Ein verbundenes System sorgt außerdem für eine gleichmäßige Wasserverteilung. Sie müssen nicht erst eine Tonne leeren, bevor Sie die nächste nutzen können – das spart Zeit und macht die Bewässerung Ihres Gartens komfortabler.
Die richtigen Regentonnen auswählen
Bevor Sie mit dem Aufbau beginnen, sollten Sie passende Regentonnen auswählen. Überlegen Sie dabei:
- Kapazität: Übliche Regentonnen fassen zwischen 200 und 300 Liter, größere Modelle bis zu 1000 Liter sind ebenfalls erhältlich.
- Material: Kunststofftonnen sind leicht und preiswert, während Holz- oder Designmodelle optisch besser in den Garten passen können.
- Standort: Achten Sie auf einen stabilen, ebenen Untergrund, damit das Wasser gleichmäßig zwischen den Tonnen fließen kann.
Wenn Sie bereits eine Tonne besitzen, empfiehlt es sich, eine weitere des gleichen Typs zu kaufen – so passen Anschlüsse und Verbindungsstücke meist problemlos zusammen.
Schritt-für-Schritt-Anleitung zum Verbinden
Es gibt verschiedene Möglichkeiten, Regentonnen zu verbinden. Am einfachsten ist die Verbindung über einen Schlauch oder ein Rohr an den Seiten der Tonnen. So gehen Sie vor:
- Tonnen positionieren: Stellen Sie die Tonnen dicht nebeneinander auf eine feste, ebene Fläche – etwa auf Pflastersteine oder eine Holzplattform.
- Löcher bohren: Bohren Sie in jede Tonne ein Loch auf gleicher Höhe, etwa 5–10 cm unter dem oberen Rand.
- Verbindung herstellen: Setzen Sie eine Schlauchverbindung oder ein Rohr zwischen die Tonnen ein. Verwenden Sie Dichtungen, um Leckagen zu vermeiden.
- Fallrohr anschließen: Leiten Sie das Regenwasser vom Dach über das Fallrohr in die erste Tonne. Sobald diese voll ist, fließt das Wasser automatisch in die nächste.
- Überlauf einbauen: Installieren Sie an der letzten Tonne einen Überlauf, damit überschüssiges Wasser sicher abgeleitet wird.
Wer möchte, kann zusätzlich an jeder Tonne einen Hahn anbringen, um Wasser separat zu entnehmen oder eine Gartenschlauchkupplung zu nutzen.

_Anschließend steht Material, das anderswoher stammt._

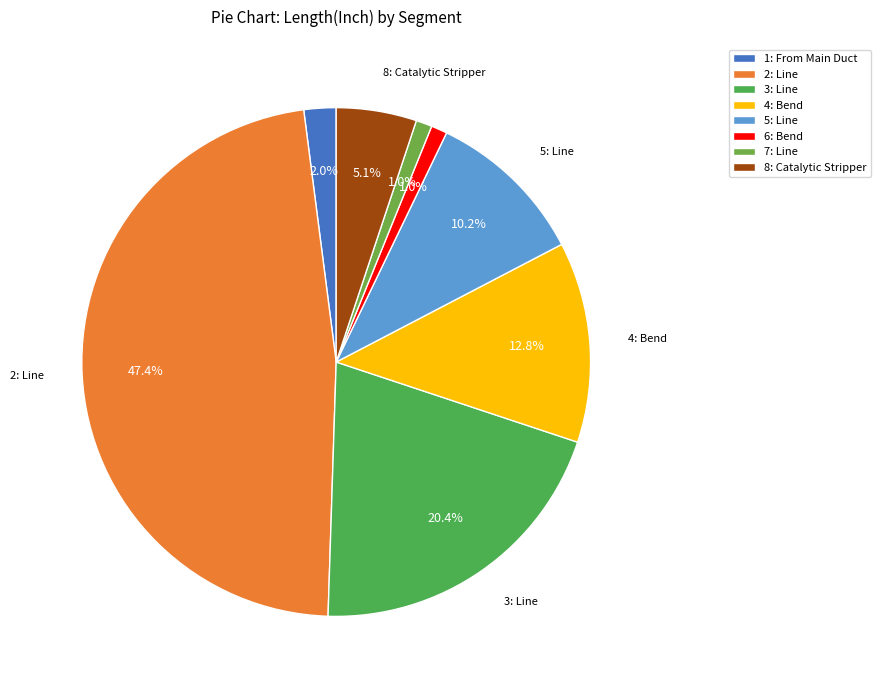

What is the ratio of the value at 8: Catalytic Stripper to the value at 2: Line?

0.1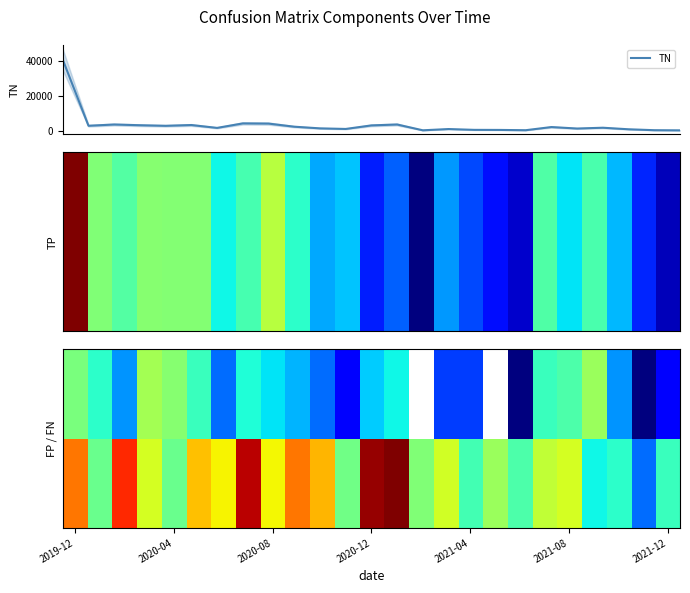

What is the spread (max minus min) of values at 2019-12?

40909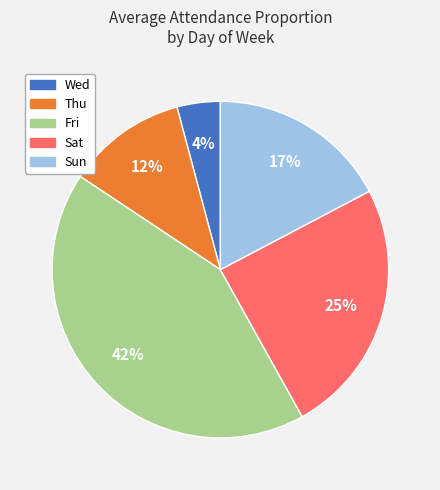

Is the sum of Wed and Sun greater than half?

No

Probleme mit Druck und Überfüllung vermeiden
Damit das System optimal funktioniert, sollten alle Tonnen auf gleicher Höhe stehen. Ist eine Tonne höher oder niedriger, verteilt sich das Wasser ungleichmäßig. Wenn die erste Tonne trotzdem überläuft, kann eine größere Verbindung oder eine Anpassung der Höhen helfen.
Reinigen Sie regelmäßig Dachrinnen und Filter, damit Laub und Schmutz das System nicht verstopfen. Ein einfaches Fallrohrfilter verhindert, dass grobe Partikel in die Tonnen gelangen.
Regenwasser sinnvoll nutzen
Mit einem größeren Regenwassersystem können Sie das gesammelte Wasser vielseitig einsetzen:
- Bewässerung von Rasen, Blumen- und Gemüsebeeten
- Reinigung von Gartenmöbeln, Werkzeugen oder Terrassen
- Befüllen von Gießkannen oder kleinen Teichen
Regenwasser ist weich und kalkarm – ideal für Pflanzen und Gartengeräte. Es sollte jedoch nicht als Trinkwasser oder für die Zubereitung von Speisen verwendet werden, da es Verunreinigungen enthalten kann.
Eine lohnende Investition für Umwelt und Geldbeutel
Das Verbinden von Regentonnen erfordert nur wenig Aufwand, bringt aber große Vorteile. Sie sparen Trinkwasser, entlasten die Kanalisation und leisten einen Beitrag zum Umweltschutz. Gleichzeitig profitieren Sie von einer zuverlässigen Wasserversorgung für Ihren Garten – ganz ohne zusätzliche Kosten.
Mit einem gut geplanten System nutzen Sie die natürlichen Niederschläge optimal und sind bestens vorbereitet – auf regenreiche wie auf trockene Zeiten.